In industrial automation, PLCs serve as essential for monitoring and controlling processes. While digital signals are simply ON or OFF, numerous industrial applications need accurate control over factors like
• Temperature,
• Pressure, &
• Motor speed.
This is wherein analog values come into play, and knowing how PLCs read & process them is important for improving performance and dependability.
PLCs read analog information using specialized hardware known as Analog Input Modules.
These modules are intended to communicate with
• Sensors &
• Transmitters
that generate continuous signals, usually in form of voltage (0-10V) or current (4-20mA).
Because Programmable Logic Controllers (PLCs) function digitally, the initial step in applying an analog signal is converting it to digital representation.
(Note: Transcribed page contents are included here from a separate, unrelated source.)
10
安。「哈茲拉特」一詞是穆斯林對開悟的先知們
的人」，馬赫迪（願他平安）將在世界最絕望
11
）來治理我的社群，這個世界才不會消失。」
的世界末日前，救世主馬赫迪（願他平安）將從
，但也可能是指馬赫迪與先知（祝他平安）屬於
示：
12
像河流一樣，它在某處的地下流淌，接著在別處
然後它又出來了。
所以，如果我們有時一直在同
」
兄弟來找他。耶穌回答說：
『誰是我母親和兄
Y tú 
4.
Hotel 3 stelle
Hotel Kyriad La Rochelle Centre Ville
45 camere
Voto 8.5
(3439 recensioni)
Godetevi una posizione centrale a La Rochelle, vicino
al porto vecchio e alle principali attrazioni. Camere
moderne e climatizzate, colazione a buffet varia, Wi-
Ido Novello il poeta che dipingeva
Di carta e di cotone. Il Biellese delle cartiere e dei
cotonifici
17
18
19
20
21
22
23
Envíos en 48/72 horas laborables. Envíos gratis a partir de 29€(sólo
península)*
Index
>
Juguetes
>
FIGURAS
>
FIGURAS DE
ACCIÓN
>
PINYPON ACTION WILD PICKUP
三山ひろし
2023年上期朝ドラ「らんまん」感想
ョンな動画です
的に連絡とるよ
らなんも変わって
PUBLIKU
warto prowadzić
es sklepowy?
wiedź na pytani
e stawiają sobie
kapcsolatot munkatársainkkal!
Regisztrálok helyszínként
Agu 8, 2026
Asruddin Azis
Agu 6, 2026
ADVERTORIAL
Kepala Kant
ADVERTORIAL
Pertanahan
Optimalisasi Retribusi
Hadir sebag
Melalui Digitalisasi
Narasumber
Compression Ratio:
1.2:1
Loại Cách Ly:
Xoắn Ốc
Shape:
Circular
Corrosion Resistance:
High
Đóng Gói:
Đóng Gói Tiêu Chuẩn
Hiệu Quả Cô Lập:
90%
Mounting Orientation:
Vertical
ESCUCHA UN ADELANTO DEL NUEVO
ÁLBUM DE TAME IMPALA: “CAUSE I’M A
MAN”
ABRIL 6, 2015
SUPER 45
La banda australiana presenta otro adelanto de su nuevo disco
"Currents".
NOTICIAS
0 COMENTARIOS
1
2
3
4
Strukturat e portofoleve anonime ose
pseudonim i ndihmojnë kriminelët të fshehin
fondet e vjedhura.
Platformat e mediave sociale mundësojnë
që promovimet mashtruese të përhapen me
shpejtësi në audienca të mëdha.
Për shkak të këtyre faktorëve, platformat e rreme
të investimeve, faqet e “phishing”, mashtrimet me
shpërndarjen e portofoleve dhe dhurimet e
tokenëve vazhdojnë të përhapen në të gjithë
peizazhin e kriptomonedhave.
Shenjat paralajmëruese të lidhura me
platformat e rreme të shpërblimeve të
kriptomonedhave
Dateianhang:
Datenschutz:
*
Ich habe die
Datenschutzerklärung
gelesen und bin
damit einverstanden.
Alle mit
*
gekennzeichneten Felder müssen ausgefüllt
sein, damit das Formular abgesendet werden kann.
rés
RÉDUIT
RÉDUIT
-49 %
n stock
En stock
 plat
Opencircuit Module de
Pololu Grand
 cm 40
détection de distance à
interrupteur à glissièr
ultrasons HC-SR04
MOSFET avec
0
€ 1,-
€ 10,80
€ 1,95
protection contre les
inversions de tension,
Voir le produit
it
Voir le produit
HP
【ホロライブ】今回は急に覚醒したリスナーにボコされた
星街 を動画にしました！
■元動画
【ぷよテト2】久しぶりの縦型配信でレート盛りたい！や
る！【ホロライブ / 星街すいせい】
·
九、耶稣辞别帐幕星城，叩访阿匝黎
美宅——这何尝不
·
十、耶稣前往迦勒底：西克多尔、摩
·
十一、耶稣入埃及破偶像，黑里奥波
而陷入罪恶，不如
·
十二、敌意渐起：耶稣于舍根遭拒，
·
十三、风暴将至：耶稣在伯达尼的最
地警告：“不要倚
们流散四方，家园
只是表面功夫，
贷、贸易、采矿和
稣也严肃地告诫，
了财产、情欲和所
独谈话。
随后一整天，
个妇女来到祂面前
This is performed using an Analog-to-Digital Converter (ADC) in the input module.
The ADC samples the incoming analog signal at frequent intervals and gives it a digital value based on a specified resolution, which is typically 12-bit or 16-bit, determining how finely the signal can be represented.
The raw digital data received by PLC is often in a numerical range, such as 0 to 4095 in a 12-bit system.
Engineers and operators, on the other end, require this data in useful engineering measures like degrees Celsius (or) bar pressure.
Here’s where scaling comes in. The PLC program uses a mathematical conversion to convert the raw input value into a meaningful measurement that correlates to the physical parameter under observation.
Most PLC programming environments include built-in functionality to facilitate the scaling process and ensure accurate representation of sensor data.